-- Opening Marker --

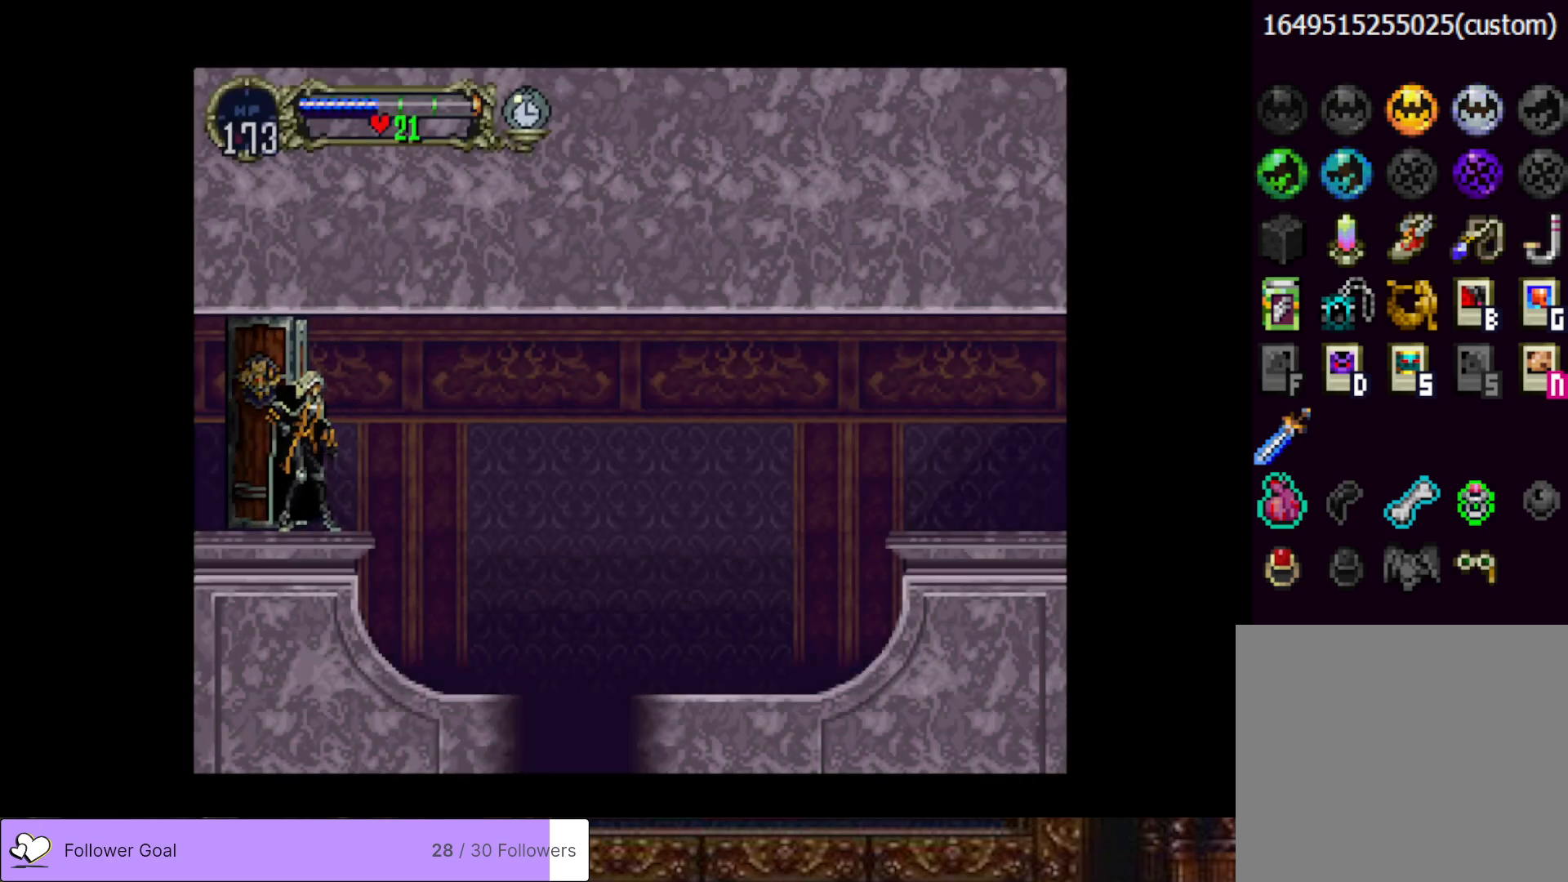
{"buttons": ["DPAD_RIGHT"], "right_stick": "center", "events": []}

-- Closing Marker --
-- Opening Marker --

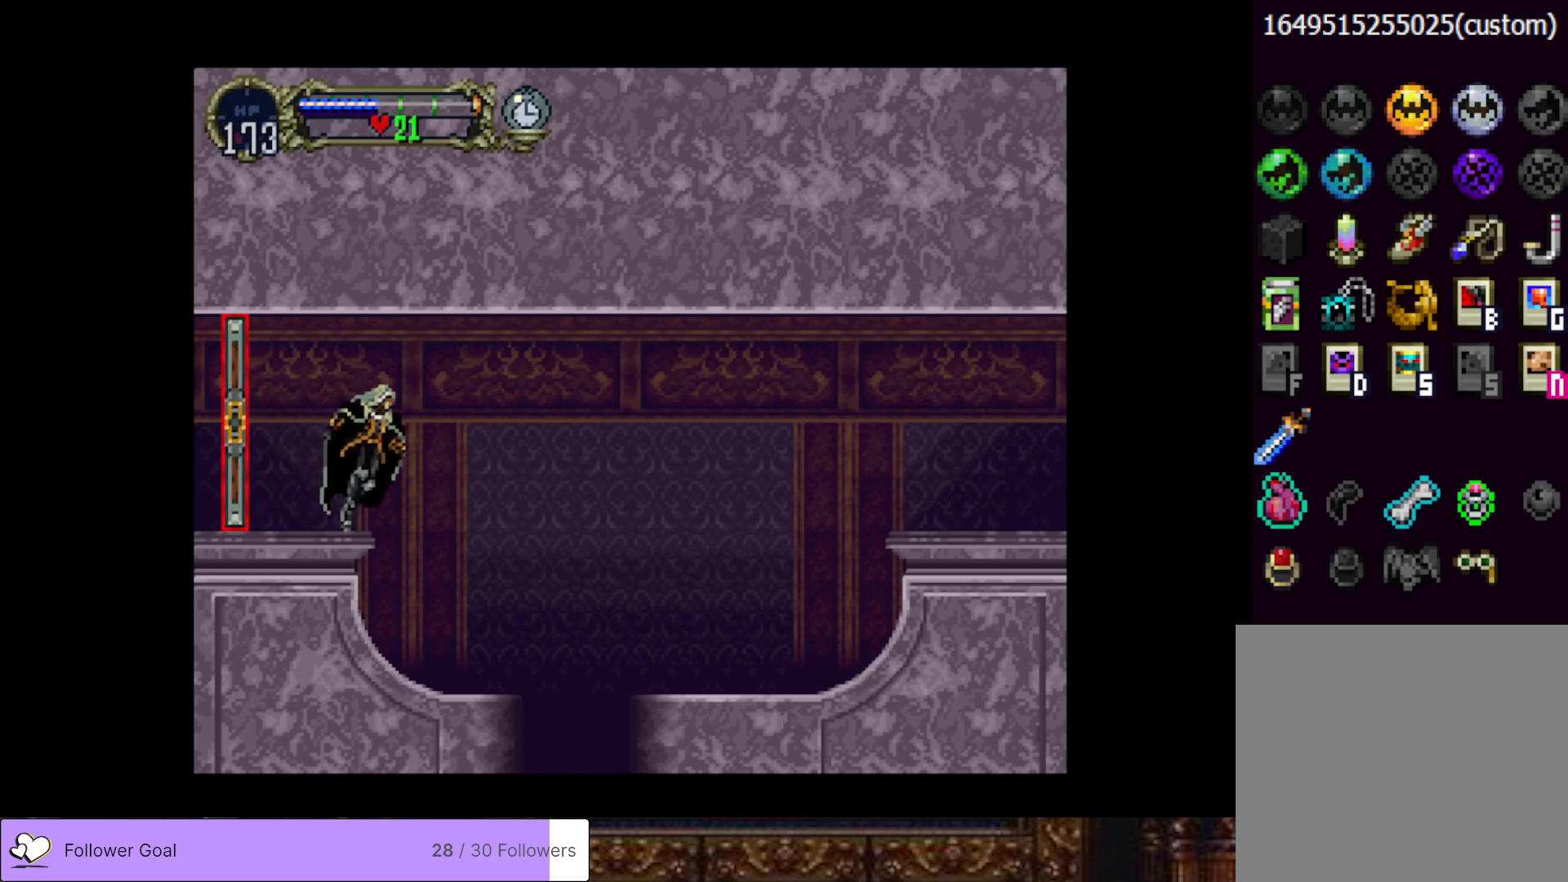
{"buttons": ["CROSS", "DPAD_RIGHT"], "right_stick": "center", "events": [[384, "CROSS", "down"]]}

-- Closing Marker --
-- Opening Marker --

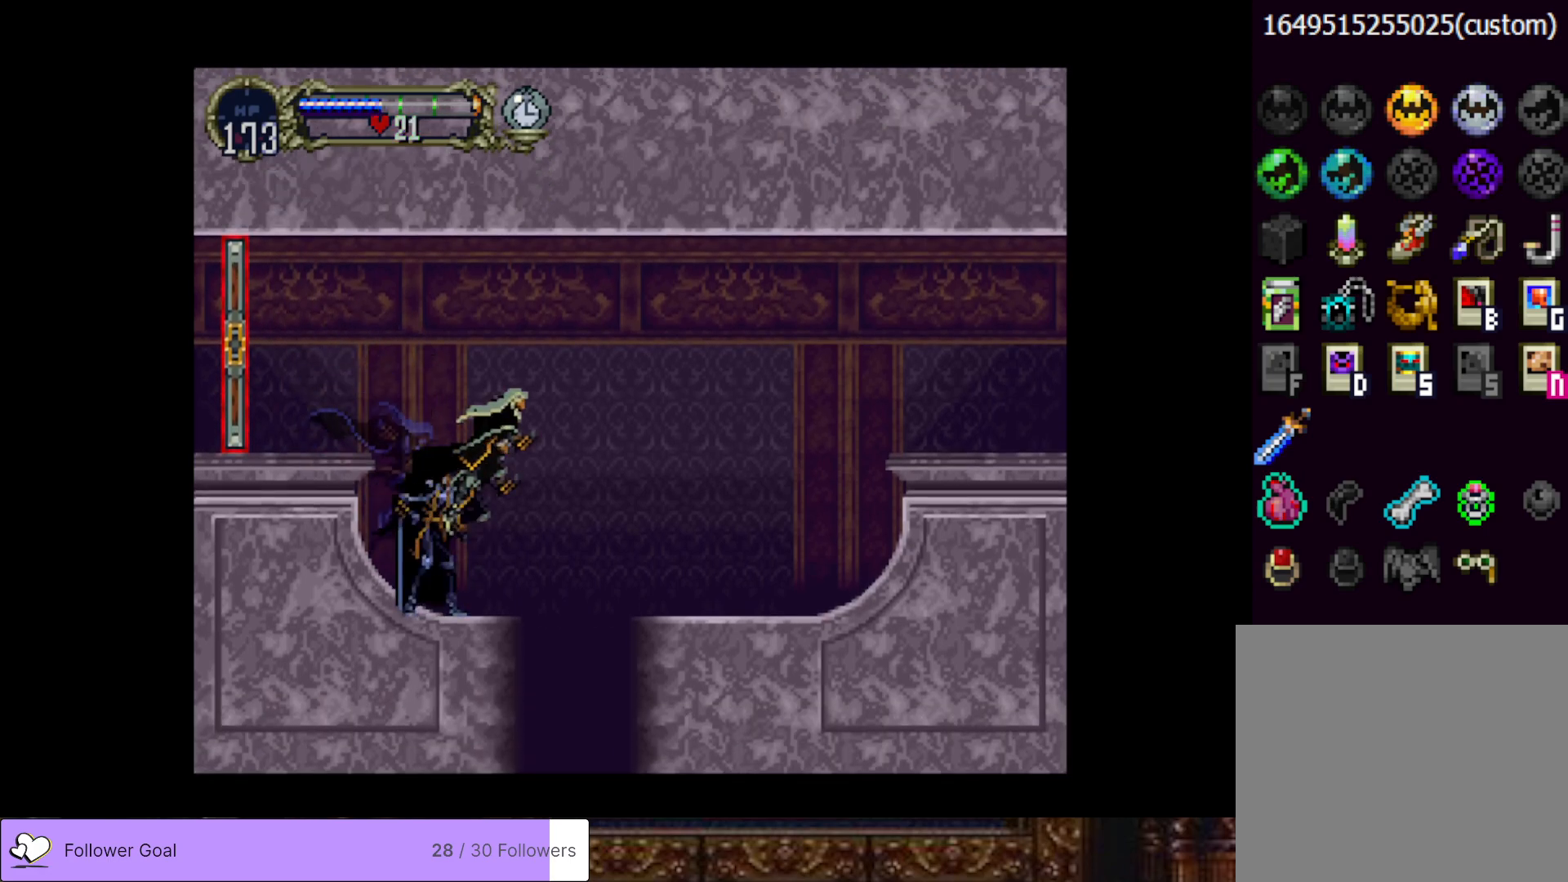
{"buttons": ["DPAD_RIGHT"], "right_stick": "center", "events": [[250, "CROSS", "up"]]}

-- Closing Marker --

What is expected. Look over the data above and show each line that contains "CROSS".

Your response.
{"buttons": ["CROSS", "DPAD_RIGHT"], "right_stick": "center", "events": [[384, "CROSS", "down"]]}
{"buttons": ["DPAD_RIGHT"], "right_stick": "center", "events": [[250, "CROSS", "up"]]}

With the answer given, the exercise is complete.